Our study has revealed a novel mechanism through which cortisol confers its immunosuppressive action. We have found that cortisol induces the expression of miR-143/miR-145 cluster in macrophages, which then alters glucose metabolism to affect their polarization state. MicroRNAs have emerged as a novel class of gene regulators playing important roles in maintaining cellular homeostasis (30, 31, 32). Consequently, aberrant expression of miRNAs is associated with various pathophysiological conditions such as cancer, heart diseases, neurodegenerative diseases, diabetes, etc. (33, 34, 35, 36). It has been estimated that an individual miRNA molecule possesses the capability to target approximately 200 distinct transcripts (37). Depending on the target gene transcript, miRNAs modulate processes like cell signaling, cellular differentiation, inflammation, energy metabolism, immune evasion, chemoresistance, angiogenesis, etc. (38, 39, 40, 41, 42, 43).
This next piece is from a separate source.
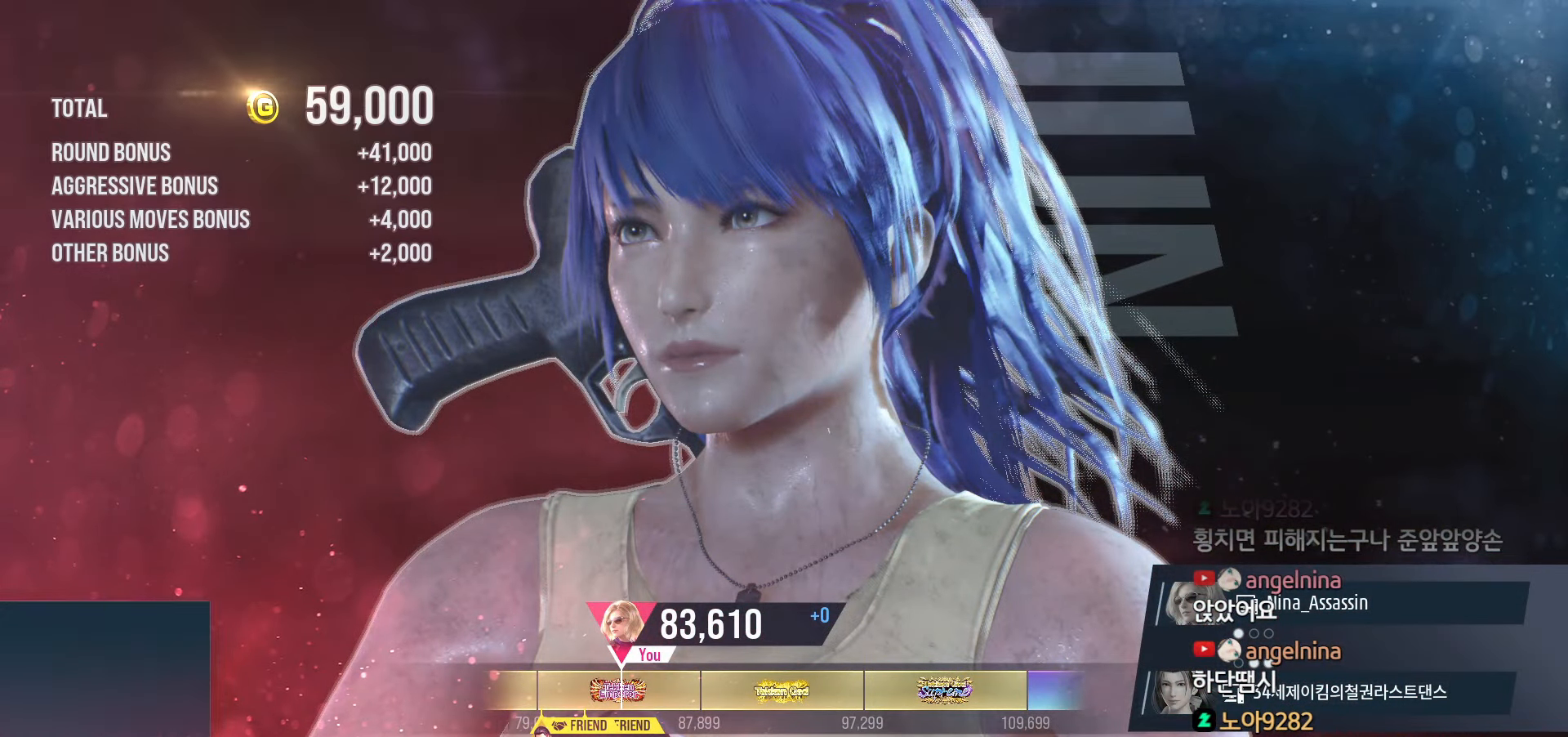
{"buttons": [], "left_stick": "center", "events": [[300, "CROSS", "down"], [350, "CROSS", "up"]]}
The regulation of miRNA expression occurs at the transcriptional and post-transcriptional processing levels such as pri-miRNA processing to mature miRNA by pri-miRNA editing (44, 45, 46). It is also shown that the changes in the cellular environment can modulate the expression of miRNAs through altered cell signaling (47, 48). Macrophages are highly plastic and acquire a polarization state depending upon the external stimuli from the surrounding environment. It has been shown that the infection of macrophages with mycobacterium induces miR-155 expression, which reduces the nitric oxide-dependent anti-mycobacterial activity. Transfecting the macrophages with miR-155 inhibitor leads to the rescue of nitric oxide synthesis, thus reducing mycobacterial burden (49). Interestingly, in another report, LPS-induced miR-146a has been shown to downregulate IL-6 production in macrophages suggesting that it may have a broader impact through stromal remodeling (50). Altered expression of miR-142-3p, miR-30b, and miR-24 during monocyte-to-macrophage differentiation is also shown to regulate the phagocytic activity of macrophages as well as the release of cytokines (51). Along these lines, our findings showing induction of miR-143-3p and miR-145-5p by cortisol are significant in understanding how the hormonal imbalance under stress could affect macrophage function through miRNA expression.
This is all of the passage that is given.